[Extrait du texte]
━━━━
Frédéric Chopin, Anton Tchekov et les sœurs Brontë, comme beaucoup de leurs contemporains, en sont morts. Pourtant, la tuberculose n'est pas une maladie du XIXe siècle ; elle tue toujours. En 2015, l’infection a provoqué la mort de 1,8 million de personnes. L’Organisation Mondiale de la Santé (OMS) s'est fixée comme objectif de l’éradiquer en 2025. Mais les formes résistantes de la maladie menacent cet objectif. A l’occasion de la Journée mondiale de lutte contre la tuberculose, ce 24 mars, des spécialistes du monde entier se montrent plutôt pessimistes. Si les comportements ne changent pas, l’épidémie pourrait reprendre à un rythme accéléré, alertent-ils dans The Lancet Respiratory Medicine.

Un traitement long mais essentiel

A l’heure actuelle, un cas de tuberculose sur cinq résiste à au moins un antibiotique majeur. Plus inquiétant : 5 % sont dits multi-résistants ou ultra-résistants, c’est-à-dire qu’ils parviennent à survivre aux antibiotiques de première ligne, ainsi qu’aux traitements injectables. L’inquiétude est pour le moins justifiée.
━━━━
[Données sources]
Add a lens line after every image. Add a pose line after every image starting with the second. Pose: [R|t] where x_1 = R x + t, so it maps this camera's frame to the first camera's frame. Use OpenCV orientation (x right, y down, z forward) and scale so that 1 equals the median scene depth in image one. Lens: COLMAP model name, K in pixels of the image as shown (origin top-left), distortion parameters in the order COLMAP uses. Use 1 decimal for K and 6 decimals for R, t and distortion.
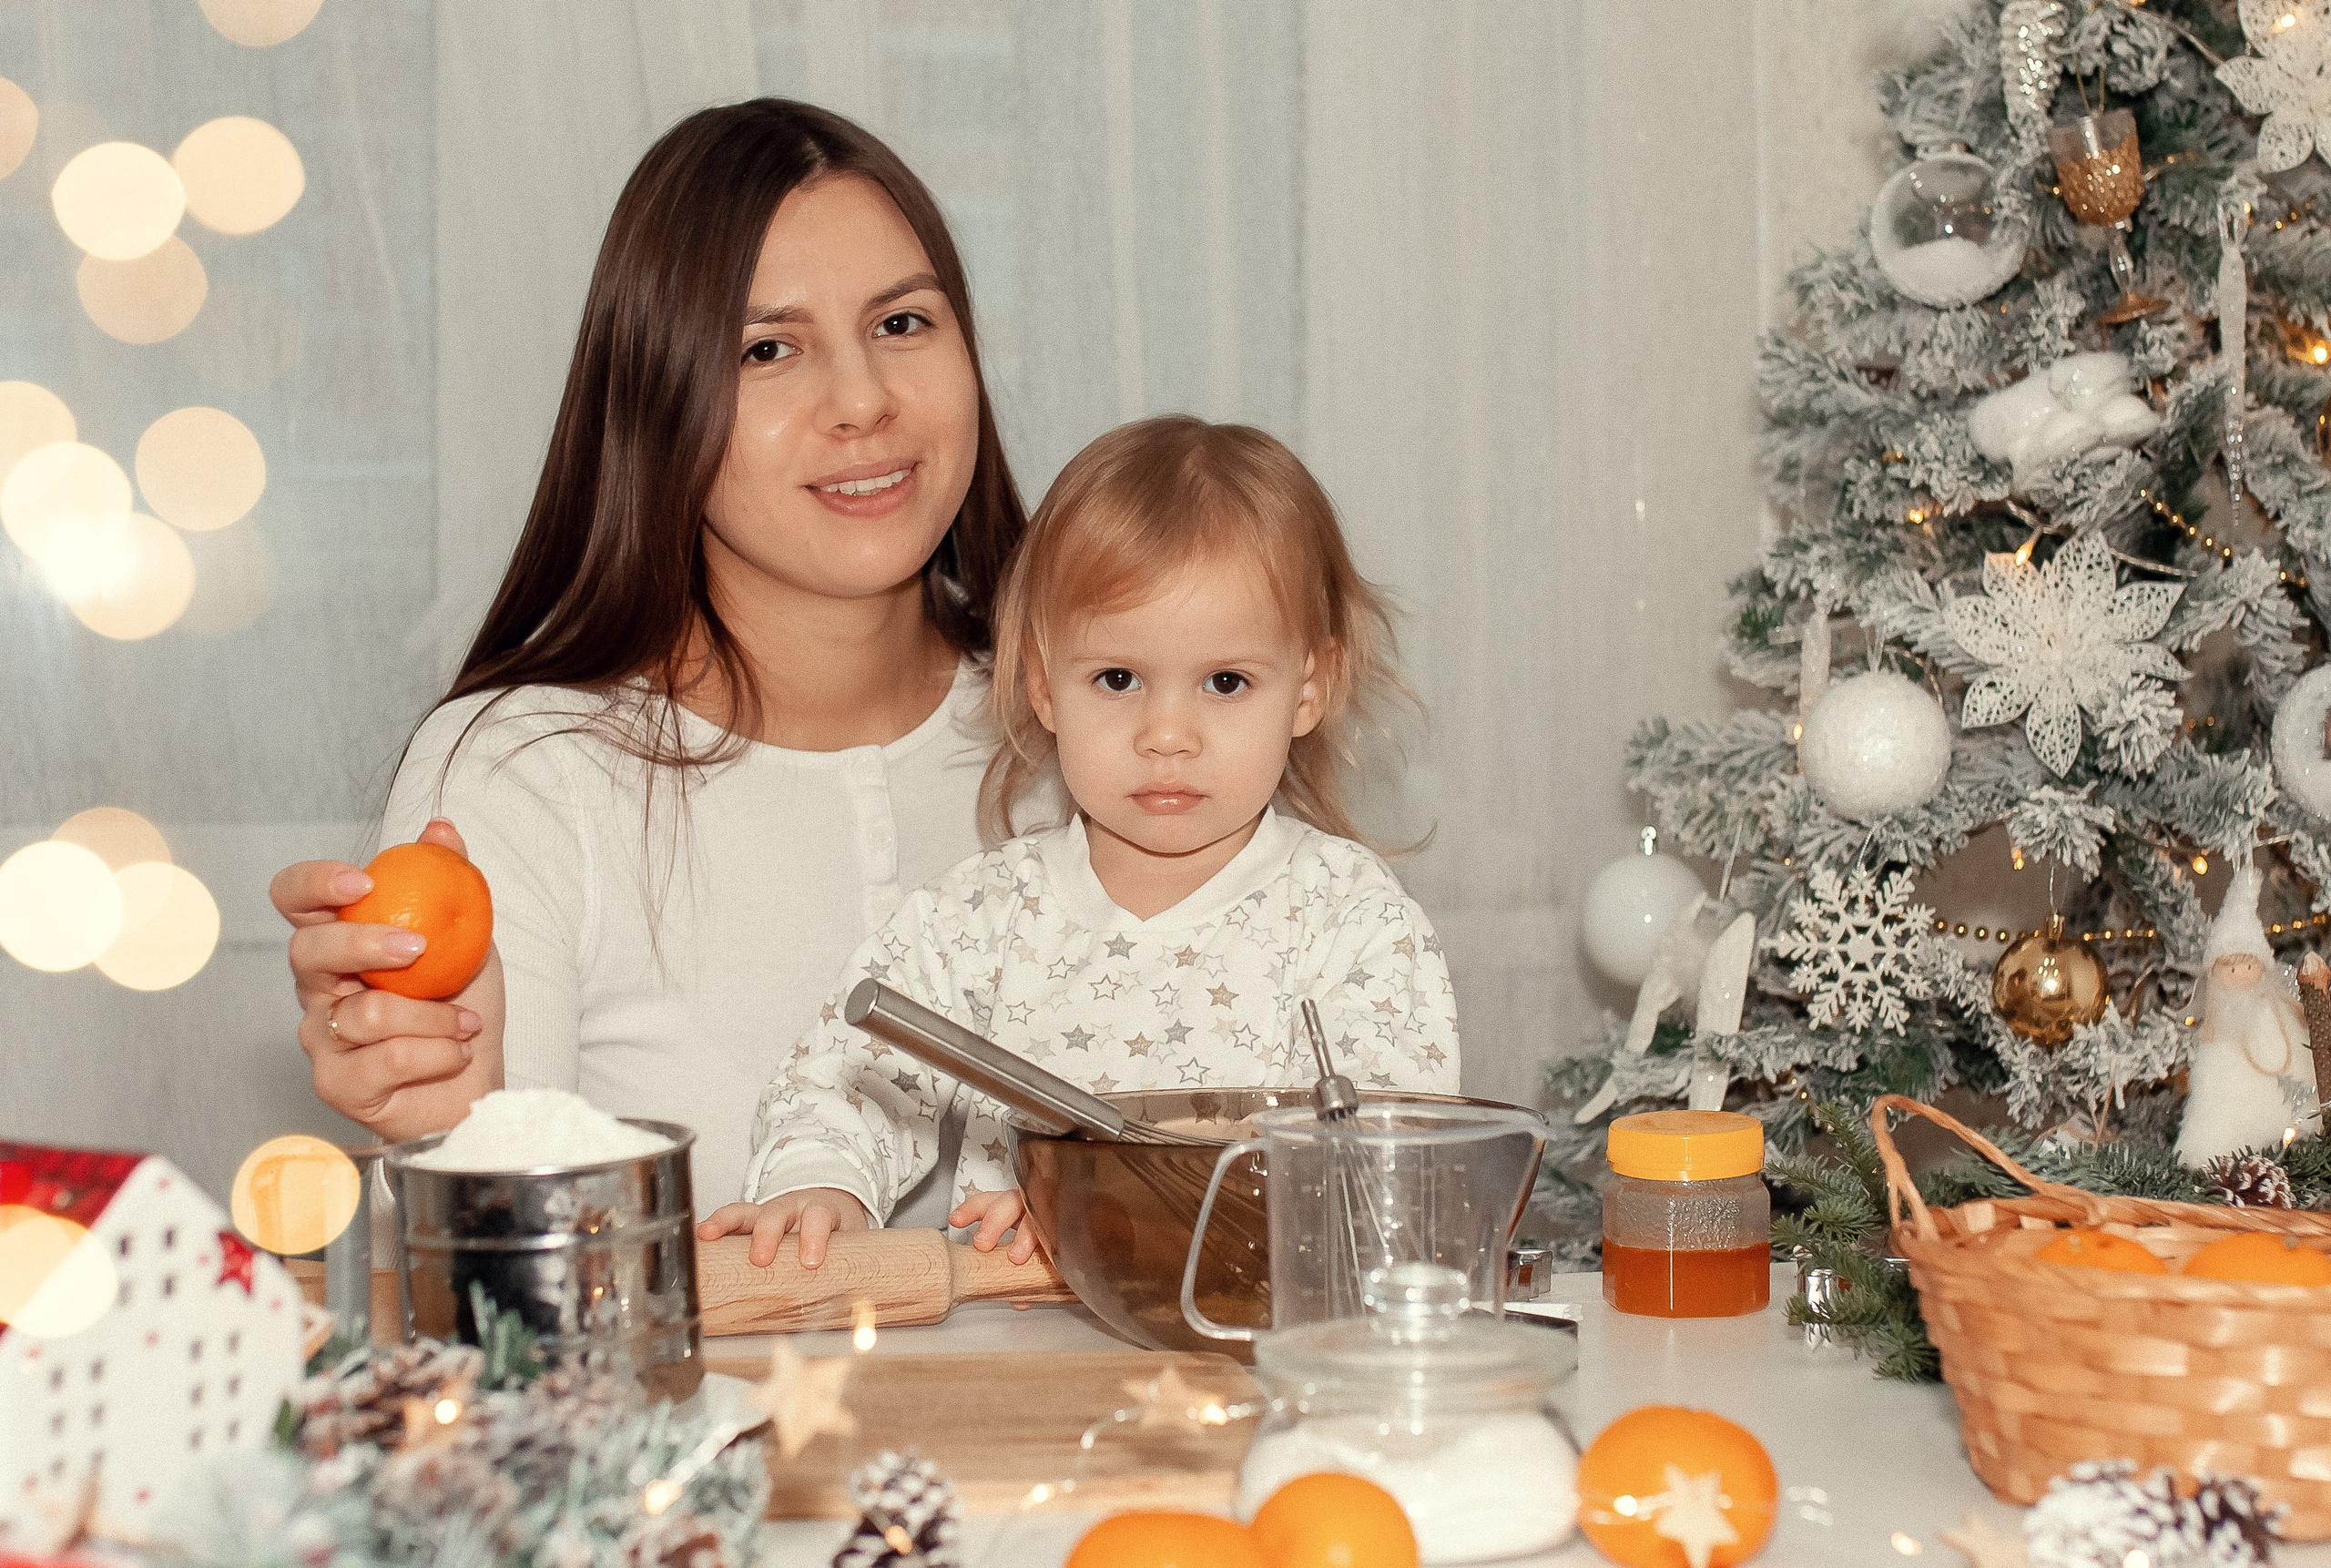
lens RADIAL K [[4158.0, 0, 1165.5], [0, 4158.0, 784.0], [0, 0, 1]] dist [-0.013990, -0.001678]
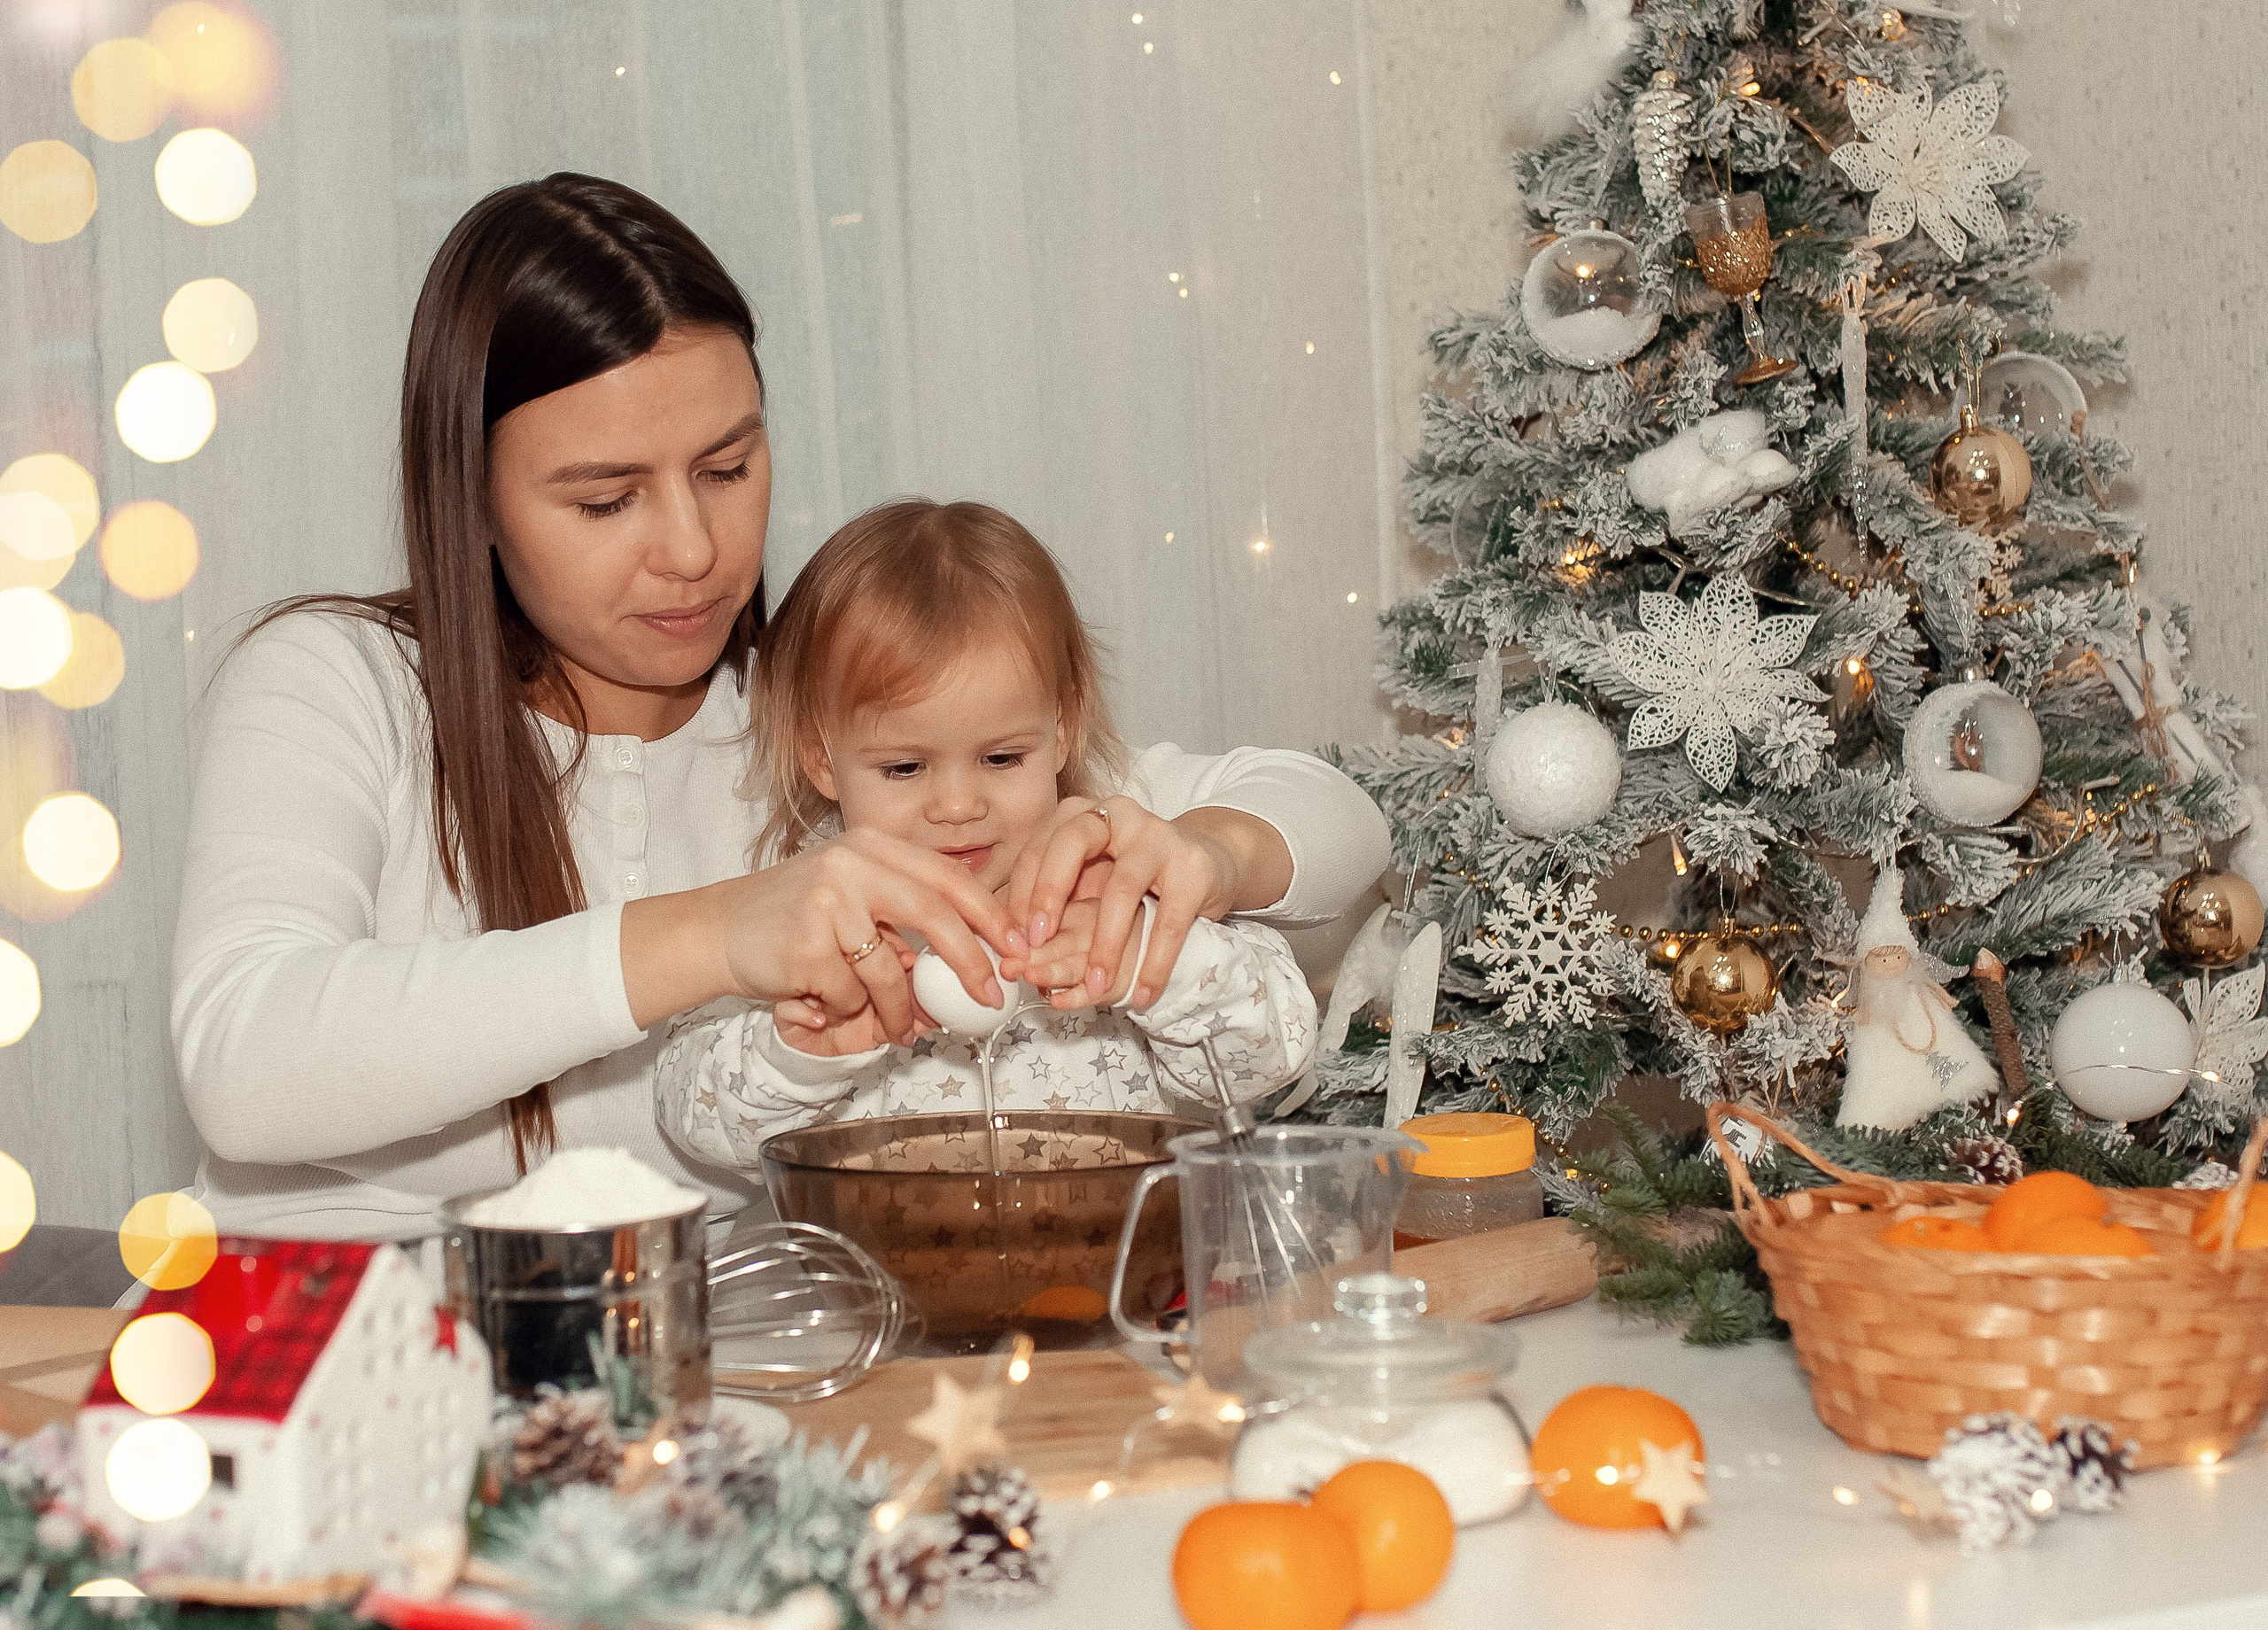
lens RADIAL K [[4105.7, 0, 1005.7], [0, 4105.7, 807.7], [0, 0, 1]] dist [-0.027296, 0.086151]
pose [[0.992398, -0.035150, 0.117941, -0.104550], [0.033425, 0.999304, 0.016574, -0.022089], [-0.118441, -0.012506, 0.992882, -0.072013]]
━━━━
[Explorer les données]
1. Répondez à ces questions sur le texte consacré à la tuberculose :
(a) Combien de personnes la tuberculose a-t-elle tuées en 2015 ?
(b) En quelle année l'OMS veut-elle avoir éradiqué la maladie ?
(c) Quelle part des cas de tuberculose résiste aujourd'hui à au moins un antibiotique majeur ?
2. Pouvez-vous recopier, dans le texte consacré à la tuberculose, le passage qui va de « A l’heure actuelle, un » jusqu'à « le moins justifiée. » ?

[Solutions ci-dessous]
1.
(a) 1,8 million de personnes.
(b) En 2025.
(c) Un cas sur cinq.

2.
A l’heure actuelle, un cas de tuberculose sur cinq résiste à au moins un antibiotique majeur. Plus inquiétant : 5 % sont dits multi-résistants ou ultra-résistants, c’est-à-dire qu’ils parviennent à survivre aux antibiotiques de première ligne, ainsi qu’aux traitements injectables. L’inquiétude est pour le moins justifiée.